L’intervention a eu lieu fin mai 2023, et a duré 21 heures. Elle comprenait aussi, outre l’œil gauche, la greffe d’une partie du visage comprenant en particulier le nez et les lèvres ; le tout provenant d’un seul donneur.
Cinq mois après l’opération, les résultats sont très positifs. En effet, même si le patient n’a pas recouvré la vue – on ne sait pas encore s’il pourra revoir un jour, concède le NYU Langone Health dans un communiqué - , l’œil gauche greffé présente "des signes de santé remarquables, notamment un flux sanguin direct vers la rétine". "Bien que de nombreuses questions demeurent dans un cas sans précédent, cette réalisation révolutionnaire ouvre de nouvelles possibilités pour de futurs progrès dans les thérapies visuelles et dans les domaines médicaux connexes", est-il ajouté.
Le patient, Aaron James, dont l'oeil droit fonctionne toujours normalement, est apparu durant la conférence de presse à visage entièrement découvert, son oeil gauche fermé sous sa paupière (qu'il ne peut encore bouger naturellement). "Que je puisse voir ou non, c'est comme ça", a-t-il dit, en remerciant le donneur et sa famille. "Il faut commencer quelque part, et j'espère que cela va initier quelque chose que l'on pourra améliorer pour le prochain patient". "Je peux de nouveau sentir, manger", a-t-il raconté à l'AFP, ajoutant qu'il avait de nouveau envie de "sortir en public". "Pour la première fois en un an et demi, j'ai pu embrasser ma femme".

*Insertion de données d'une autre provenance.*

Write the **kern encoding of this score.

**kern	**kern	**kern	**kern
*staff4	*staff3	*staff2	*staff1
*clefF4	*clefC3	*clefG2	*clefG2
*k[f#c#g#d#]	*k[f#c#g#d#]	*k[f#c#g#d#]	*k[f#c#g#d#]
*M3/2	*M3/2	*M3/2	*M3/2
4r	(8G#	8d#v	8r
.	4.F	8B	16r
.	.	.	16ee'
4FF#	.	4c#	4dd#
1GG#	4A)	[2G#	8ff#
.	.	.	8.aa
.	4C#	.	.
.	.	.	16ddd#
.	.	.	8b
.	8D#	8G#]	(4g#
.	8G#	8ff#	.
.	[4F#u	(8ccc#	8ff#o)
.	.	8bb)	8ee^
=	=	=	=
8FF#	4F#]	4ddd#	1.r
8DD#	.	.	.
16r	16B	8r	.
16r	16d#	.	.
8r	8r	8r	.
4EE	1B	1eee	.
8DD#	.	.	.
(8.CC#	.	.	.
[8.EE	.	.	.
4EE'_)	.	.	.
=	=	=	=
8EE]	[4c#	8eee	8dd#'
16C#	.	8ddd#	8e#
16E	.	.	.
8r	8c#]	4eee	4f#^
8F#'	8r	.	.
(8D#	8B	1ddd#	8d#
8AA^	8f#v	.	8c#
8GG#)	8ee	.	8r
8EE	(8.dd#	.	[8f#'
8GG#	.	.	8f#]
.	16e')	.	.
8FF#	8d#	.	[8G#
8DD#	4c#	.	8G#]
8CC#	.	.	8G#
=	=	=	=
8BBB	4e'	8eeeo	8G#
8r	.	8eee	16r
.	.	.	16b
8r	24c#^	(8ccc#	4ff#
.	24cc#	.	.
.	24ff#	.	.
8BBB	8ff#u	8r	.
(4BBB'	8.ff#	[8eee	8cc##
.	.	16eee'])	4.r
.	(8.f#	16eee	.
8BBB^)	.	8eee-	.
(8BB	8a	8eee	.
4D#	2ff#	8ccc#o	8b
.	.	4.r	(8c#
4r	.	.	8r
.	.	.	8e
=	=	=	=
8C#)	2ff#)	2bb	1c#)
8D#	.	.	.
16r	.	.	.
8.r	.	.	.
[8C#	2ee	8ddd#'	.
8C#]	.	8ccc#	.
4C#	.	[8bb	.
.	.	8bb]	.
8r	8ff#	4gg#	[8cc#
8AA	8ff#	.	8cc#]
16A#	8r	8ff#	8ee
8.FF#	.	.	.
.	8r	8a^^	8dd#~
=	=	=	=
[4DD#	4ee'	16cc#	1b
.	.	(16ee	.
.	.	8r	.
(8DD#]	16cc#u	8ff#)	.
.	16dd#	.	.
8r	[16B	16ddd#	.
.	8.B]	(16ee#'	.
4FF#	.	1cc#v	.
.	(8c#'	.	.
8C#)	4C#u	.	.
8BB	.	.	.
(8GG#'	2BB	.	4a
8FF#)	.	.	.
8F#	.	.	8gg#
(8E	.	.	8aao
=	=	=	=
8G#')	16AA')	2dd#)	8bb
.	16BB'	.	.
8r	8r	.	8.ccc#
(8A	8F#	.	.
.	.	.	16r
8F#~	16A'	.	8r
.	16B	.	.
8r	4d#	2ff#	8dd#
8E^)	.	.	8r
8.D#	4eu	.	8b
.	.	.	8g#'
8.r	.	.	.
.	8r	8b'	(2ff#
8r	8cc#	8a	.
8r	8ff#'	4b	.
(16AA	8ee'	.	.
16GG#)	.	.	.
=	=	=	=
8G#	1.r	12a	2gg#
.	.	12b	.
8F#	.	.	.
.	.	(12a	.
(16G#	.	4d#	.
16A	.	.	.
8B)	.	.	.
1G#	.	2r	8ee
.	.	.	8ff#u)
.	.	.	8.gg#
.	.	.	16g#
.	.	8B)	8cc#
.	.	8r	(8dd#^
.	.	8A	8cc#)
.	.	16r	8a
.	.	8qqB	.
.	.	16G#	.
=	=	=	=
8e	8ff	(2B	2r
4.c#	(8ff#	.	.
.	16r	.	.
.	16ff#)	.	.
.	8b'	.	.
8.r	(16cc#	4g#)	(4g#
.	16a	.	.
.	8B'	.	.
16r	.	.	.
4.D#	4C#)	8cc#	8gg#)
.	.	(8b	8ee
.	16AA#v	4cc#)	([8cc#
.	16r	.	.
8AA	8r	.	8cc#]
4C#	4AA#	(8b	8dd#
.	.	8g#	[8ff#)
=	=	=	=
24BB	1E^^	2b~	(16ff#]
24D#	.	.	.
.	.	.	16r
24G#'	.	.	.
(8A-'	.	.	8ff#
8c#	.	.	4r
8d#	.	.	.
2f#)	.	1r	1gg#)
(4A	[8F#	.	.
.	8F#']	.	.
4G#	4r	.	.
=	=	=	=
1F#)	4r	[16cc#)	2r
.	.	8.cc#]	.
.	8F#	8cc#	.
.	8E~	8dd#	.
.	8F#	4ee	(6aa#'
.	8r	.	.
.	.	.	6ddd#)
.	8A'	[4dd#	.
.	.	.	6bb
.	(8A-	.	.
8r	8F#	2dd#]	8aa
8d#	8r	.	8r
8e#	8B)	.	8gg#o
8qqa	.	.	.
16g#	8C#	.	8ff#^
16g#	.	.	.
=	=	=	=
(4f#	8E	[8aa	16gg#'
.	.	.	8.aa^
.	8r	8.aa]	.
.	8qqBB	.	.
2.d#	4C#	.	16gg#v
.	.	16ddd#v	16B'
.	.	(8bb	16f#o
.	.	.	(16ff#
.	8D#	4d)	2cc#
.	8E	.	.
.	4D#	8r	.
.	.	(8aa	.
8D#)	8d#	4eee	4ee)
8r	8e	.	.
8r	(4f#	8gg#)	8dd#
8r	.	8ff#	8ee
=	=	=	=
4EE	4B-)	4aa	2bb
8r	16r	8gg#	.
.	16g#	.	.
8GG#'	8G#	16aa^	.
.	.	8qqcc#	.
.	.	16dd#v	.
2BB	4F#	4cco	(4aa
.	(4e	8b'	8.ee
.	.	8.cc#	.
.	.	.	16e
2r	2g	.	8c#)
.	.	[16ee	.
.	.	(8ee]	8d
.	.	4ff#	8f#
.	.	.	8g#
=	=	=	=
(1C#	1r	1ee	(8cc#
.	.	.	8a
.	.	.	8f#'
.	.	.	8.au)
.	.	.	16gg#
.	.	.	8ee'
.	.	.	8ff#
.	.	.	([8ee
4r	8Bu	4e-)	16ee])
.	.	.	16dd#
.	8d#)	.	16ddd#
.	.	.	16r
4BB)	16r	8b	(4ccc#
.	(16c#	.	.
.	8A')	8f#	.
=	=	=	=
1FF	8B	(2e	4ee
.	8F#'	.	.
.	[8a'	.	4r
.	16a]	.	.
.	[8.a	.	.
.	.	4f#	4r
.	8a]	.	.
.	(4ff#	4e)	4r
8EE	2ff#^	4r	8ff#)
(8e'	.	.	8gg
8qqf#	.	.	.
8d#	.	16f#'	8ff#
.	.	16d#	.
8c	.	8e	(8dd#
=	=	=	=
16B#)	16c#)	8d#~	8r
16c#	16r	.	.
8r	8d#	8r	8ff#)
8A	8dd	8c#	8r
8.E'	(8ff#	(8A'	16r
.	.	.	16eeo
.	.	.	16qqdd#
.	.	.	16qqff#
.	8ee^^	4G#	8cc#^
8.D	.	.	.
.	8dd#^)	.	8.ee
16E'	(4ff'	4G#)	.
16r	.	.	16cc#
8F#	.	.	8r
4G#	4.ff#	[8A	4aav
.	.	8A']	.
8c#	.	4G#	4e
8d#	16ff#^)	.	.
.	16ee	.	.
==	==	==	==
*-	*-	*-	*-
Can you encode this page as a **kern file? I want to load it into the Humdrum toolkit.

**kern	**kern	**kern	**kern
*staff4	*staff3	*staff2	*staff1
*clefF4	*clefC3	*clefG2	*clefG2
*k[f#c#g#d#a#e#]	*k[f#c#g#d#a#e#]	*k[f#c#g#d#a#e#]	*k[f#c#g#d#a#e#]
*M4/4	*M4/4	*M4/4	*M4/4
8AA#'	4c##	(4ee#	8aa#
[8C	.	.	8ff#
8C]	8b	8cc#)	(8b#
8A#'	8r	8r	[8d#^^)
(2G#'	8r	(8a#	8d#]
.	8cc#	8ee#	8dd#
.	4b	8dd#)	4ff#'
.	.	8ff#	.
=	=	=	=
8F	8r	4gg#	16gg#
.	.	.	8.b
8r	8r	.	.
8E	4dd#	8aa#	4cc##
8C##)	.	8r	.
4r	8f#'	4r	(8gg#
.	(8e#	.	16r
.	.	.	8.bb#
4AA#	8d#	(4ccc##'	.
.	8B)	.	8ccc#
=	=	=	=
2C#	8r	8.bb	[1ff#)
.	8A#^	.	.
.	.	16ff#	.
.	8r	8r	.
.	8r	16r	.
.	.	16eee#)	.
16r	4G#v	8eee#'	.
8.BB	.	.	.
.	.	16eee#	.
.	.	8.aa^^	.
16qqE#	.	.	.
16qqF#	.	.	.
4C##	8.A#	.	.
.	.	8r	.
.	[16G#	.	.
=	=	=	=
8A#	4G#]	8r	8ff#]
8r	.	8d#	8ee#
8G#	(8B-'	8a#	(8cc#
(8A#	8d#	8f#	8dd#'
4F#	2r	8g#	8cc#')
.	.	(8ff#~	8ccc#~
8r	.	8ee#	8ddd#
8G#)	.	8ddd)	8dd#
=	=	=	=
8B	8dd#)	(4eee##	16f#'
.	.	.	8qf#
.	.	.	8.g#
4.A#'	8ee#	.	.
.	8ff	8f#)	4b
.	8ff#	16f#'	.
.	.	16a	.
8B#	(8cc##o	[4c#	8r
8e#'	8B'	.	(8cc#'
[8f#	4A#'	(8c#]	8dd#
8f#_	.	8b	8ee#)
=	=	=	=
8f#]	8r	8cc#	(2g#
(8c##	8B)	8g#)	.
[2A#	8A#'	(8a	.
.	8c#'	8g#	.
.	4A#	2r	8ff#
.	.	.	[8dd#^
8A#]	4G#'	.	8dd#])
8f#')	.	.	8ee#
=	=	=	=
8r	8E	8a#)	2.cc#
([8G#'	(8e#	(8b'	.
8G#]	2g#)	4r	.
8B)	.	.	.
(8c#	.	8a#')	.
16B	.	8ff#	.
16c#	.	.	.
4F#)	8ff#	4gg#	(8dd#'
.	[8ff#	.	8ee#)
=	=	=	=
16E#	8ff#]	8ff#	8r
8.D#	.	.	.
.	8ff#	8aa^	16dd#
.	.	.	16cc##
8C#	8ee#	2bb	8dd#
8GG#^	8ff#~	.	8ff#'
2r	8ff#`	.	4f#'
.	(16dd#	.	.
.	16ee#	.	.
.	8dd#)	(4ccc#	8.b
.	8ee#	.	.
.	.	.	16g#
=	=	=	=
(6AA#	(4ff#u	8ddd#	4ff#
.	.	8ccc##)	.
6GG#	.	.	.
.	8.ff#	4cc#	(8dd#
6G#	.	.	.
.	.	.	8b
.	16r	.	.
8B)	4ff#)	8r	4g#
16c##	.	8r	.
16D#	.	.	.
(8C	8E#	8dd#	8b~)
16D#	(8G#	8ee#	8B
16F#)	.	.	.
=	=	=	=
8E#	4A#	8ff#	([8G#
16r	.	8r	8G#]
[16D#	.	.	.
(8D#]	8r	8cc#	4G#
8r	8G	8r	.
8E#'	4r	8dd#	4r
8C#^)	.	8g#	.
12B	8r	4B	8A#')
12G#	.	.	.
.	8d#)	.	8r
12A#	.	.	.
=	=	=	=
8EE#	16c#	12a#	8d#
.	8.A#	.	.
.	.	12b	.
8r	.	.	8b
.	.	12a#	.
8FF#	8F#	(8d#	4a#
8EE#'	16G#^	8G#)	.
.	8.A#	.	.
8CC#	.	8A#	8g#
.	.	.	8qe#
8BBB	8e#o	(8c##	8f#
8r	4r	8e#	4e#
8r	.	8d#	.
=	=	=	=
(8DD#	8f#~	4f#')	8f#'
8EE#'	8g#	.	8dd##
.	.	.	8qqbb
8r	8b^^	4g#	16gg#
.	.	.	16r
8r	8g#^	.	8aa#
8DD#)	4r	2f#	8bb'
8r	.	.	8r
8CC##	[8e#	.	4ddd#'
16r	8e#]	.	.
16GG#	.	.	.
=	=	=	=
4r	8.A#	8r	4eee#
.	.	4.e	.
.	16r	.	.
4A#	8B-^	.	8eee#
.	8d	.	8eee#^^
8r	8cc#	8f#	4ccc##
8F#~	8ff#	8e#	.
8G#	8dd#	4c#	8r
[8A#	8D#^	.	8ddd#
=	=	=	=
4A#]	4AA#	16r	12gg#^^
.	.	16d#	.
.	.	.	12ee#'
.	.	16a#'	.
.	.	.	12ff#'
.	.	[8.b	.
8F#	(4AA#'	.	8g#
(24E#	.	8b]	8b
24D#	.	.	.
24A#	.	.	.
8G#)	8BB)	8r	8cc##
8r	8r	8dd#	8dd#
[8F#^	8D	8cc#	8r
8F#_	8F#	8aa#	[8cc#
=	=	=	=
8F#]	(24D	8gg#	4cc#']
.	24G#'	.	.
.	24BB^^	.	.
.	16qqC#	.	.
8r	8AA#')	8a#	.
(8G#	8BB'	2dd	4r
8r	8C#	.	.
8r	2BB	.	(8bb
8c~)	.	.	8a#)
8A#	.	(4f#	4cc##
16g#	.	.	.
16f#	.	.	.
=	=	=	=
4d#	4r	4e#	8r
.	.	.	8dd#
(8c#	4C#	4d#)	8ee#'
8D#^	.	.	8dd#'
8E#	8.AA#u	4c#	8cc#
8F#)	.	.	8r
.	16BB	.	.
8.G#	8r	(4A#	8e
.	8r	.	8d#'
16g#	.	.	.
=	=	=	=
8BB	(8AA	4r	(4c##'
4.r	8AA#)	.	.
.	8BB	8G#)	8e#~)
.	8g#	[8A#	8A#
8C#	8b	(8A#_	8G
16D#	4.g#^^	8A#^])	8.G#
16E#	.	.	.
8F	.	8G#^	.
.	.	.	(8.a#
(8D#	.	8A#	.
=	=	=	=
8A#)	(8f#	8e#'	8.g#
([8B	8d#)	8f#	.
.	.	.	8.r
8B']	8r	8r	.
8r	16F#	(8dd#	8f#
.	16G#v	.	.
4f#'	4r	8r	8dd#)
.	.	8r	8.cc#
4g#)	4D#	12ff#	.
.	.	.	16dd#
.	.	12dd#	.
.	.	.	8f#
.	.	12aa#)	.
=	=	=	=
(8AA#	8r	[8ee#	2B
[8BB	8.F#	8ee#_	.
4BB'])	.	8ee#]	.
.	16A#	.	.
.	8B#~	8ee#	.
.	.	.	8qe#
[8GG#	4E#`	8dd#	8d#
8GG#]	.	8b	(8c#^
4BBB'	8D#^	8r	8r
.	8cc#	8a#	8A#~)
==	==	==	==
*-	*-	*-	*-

Concernant les possibilités de revoir, les médecins se sont dit porteurs d’espoir : "une grande partie de la rétine est préservée, et nos tests montrent qu'elle est capable de générer un signal", a détaillé Vaidehi Dedania, spécialiste de la rétine à NYU Langone Health. Les médecins ne s'attendaient pas à de si bons résultats, et une équipe a été formée en urgence pour explorer les différentes pistes qui pourraient permettre de rétablir la vue.
Il s'agit d'une "réussite remarquable", qui marque une étape importante vers " le but ultime de restaurer la vision", a commenté pour l'AFP Daniel Pelaez, professeur associé d'ophtalmologie à l'Université de Miami. "C'est une énorme avancée", a abondé la chirurgienne Kia Washington, qui travaille depuis dix ans sur cette problématique à l'Université du Colorado.
"Tellement de gens doutaient encore" qu'une telle greffe "était possible chez l'humain".
Par le passé, des greffes d'yeux entiers avaient déjà été réalisées sur de petits animaux, dont la vision a au moins partiellement été restaurée dans certains cas, a expliqué la chirurgienne Kia Washington. Mais réussir à y parvenir chez l'humain réclamera de combiner "beaucoup de méthodes différentes", selon elle. Parmi celles citées par la spécialiste comme de futures pistes : la thérapie génique, l'utilisation de cellules souches, ou encore la préparation du cerveau du receveur via des stimulations électriques.
Dans le cas d'Aaron James, des cellules souches issues de la moelle épinière du donneur ont également été injectées dans le nerf optique du patient, dans l'espoir d'améliorer sa régénération.
Sera-t-il possible d'un jour donner la vue à une personne aveugle de naissance grâce à une greffe ? Il s'agit d'un horizon encore lointain, répond Kia Washington. Mais "je pense que oui, cela arrivera dans les décennies qui viennent".